Across these entries, how many lines contain the word "coordinate"? Answer with only the number.

EXTRACTED RECORDS Start Marker

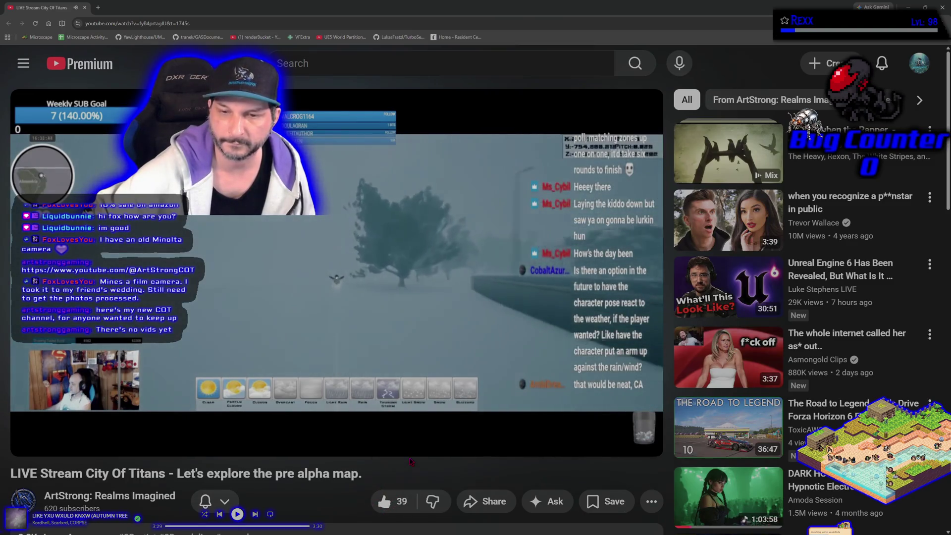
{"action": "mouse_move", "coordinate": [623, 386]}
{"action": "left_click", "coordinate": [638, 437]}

EXTRACTED RECORDS End Marker
EXTRACTED RECORDS Start Marker

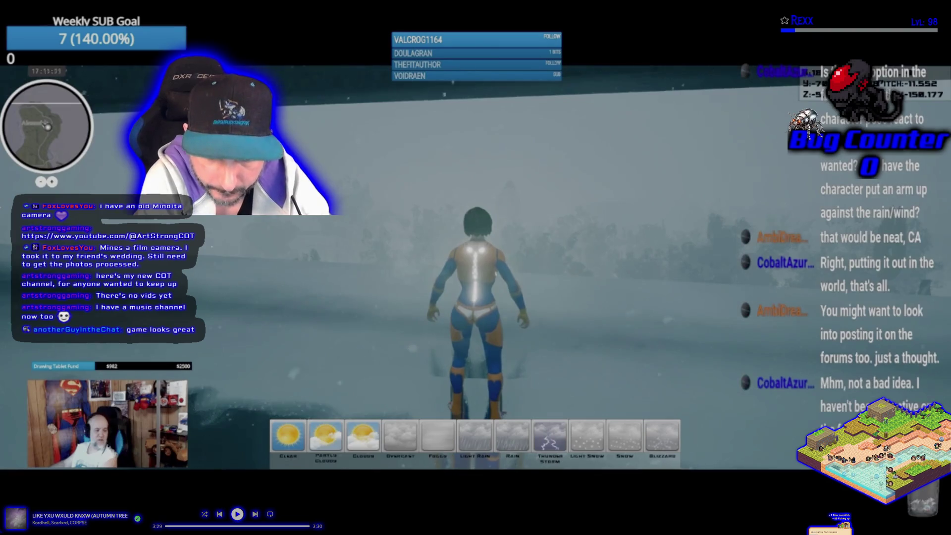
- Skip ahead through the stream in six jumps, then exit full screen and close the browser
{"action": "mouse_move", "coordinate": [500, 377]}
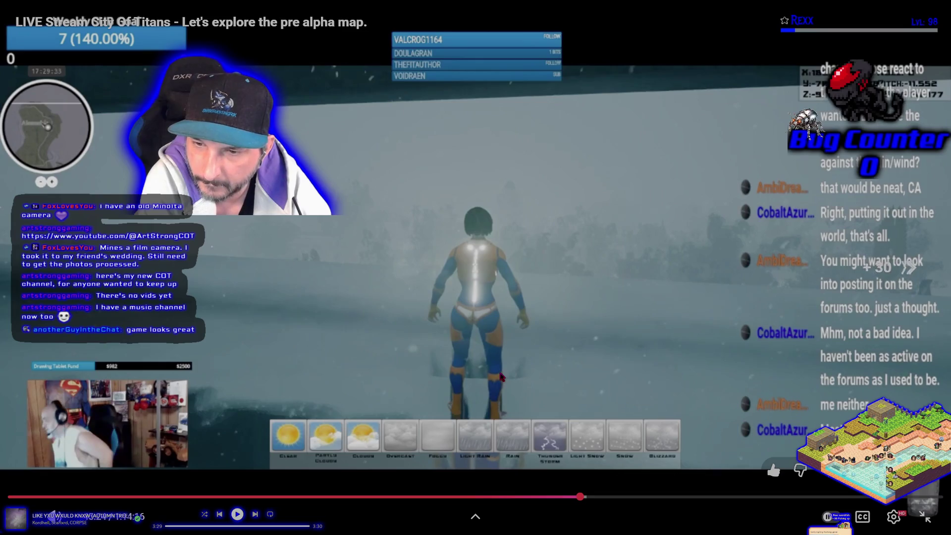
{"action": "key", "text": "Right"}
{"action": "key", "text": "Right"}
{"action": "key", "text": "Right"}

EXTRACTED RECORDS End Marker
EXTRACTED RECORDS Start Marker

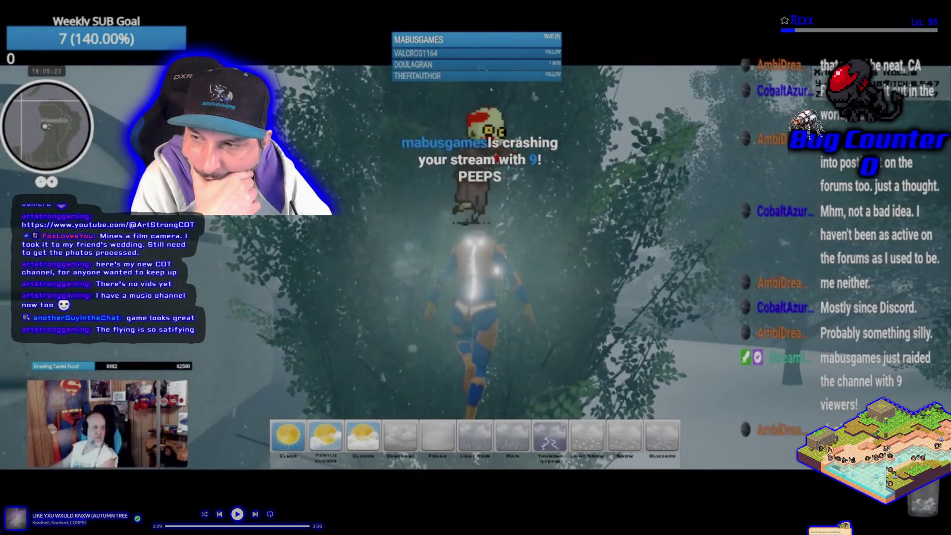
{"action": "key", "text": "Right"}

EXTRACTED RECORDS End Marker

◆ COMPLETED TASK ◆
3